W3C home > Mailing lists > Public > whatwg@whatwg.org > January 2008

[whatwg] Some <video> questions

From: Dave Singer <singer@apple.com>
Date: Tue, 29 Jan 2008 16:28:33 -0800
Message-ID: <p06240851c3c574269053@[]>
At 16:06  -0800 29/01/08, Charles wrote:
>>  Since browsers are free to implement native <video> support with a
>>  pluggable backend...
>I understand, but something makes me think that this problem won't get
>solved when developers are just free to solve it.  (This isn't a criticism
>of browser developers, BTW.  There's no incentive to fix anything but the
>formats they care about.)
>Just to focus on one popular way of putting video on the web, Apple won't be
>supporting Flash video* and Adobe won't again package Flash as a QuickTime
>media type.
>>  Are you looking for a way for plugins, rather than the browser
>>  itself, to handle <video>?
>Yes, with the brower handling handles precendence and event routing, etc.

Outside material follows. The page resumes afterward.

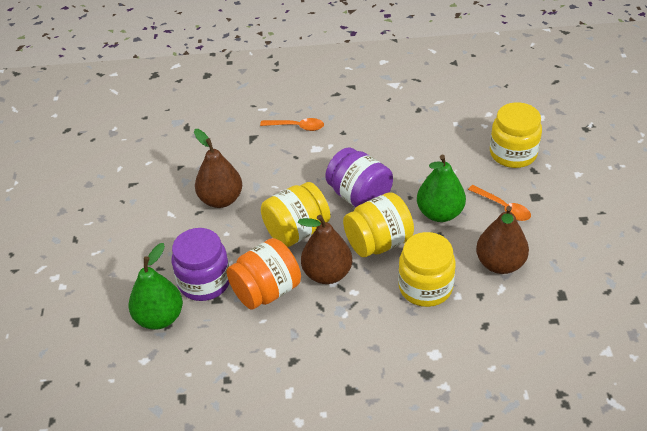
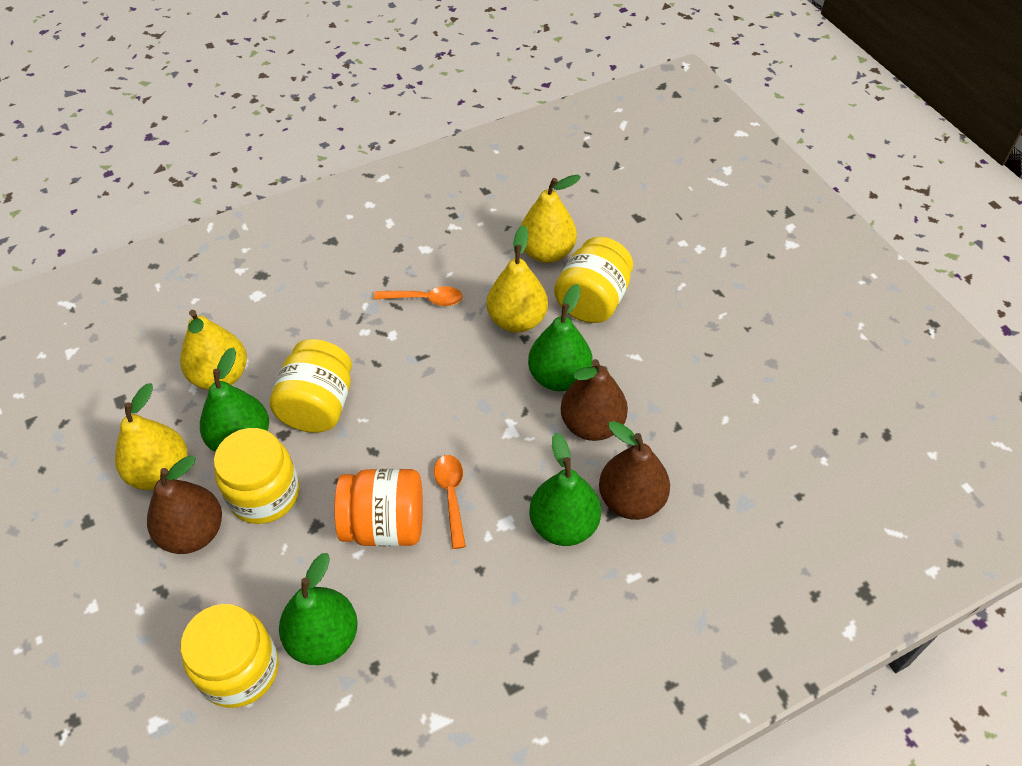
green pear: [128,243,183,330] [417,155,466,222] = 2 -> [200,348,269,452] [279,553,358,665] [528,284,593,391] [529,433,601,546] = 4
purple jar: [172,228,229,301] [325,147,393,207] = 2 -> none = 0
yellow pear: none = 0 -> [115,383,187,490] [180,310,247,390] [487,225,548,333] [520,175,581,263] = 4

But that's roughly what the cascading source elements do.

say you have 85% of your hits from two browser vendors, A and B, each 
of whom has a specific optional format they support that you think is 
better than the mandated one.  You write
   <source vendorA...>
   <source vendorB...>
   <source mandatedDefault...>

and the rest of your page gets a uniform interface no matter what 
browser is in effect.  Indeed, if you later decide to support 
vendorC's format, you can insert that without changing anything else 
-- the rest of the HTML, the scripts, event handling, nothing.  Seems 
like a big advantage to me.  And if the mandated format is good 
enough, you have (we intend) 100% coverage from that, also.  You get 
real integration with the rest of HTML and CSS etc.  These all seem 
like pretty strong advantages to me.

And, in addition, nothing stops a vendor from having plug-ins at the 
browser, framework, or codec level, to offer further flexibility.

What am I missing that you don't like?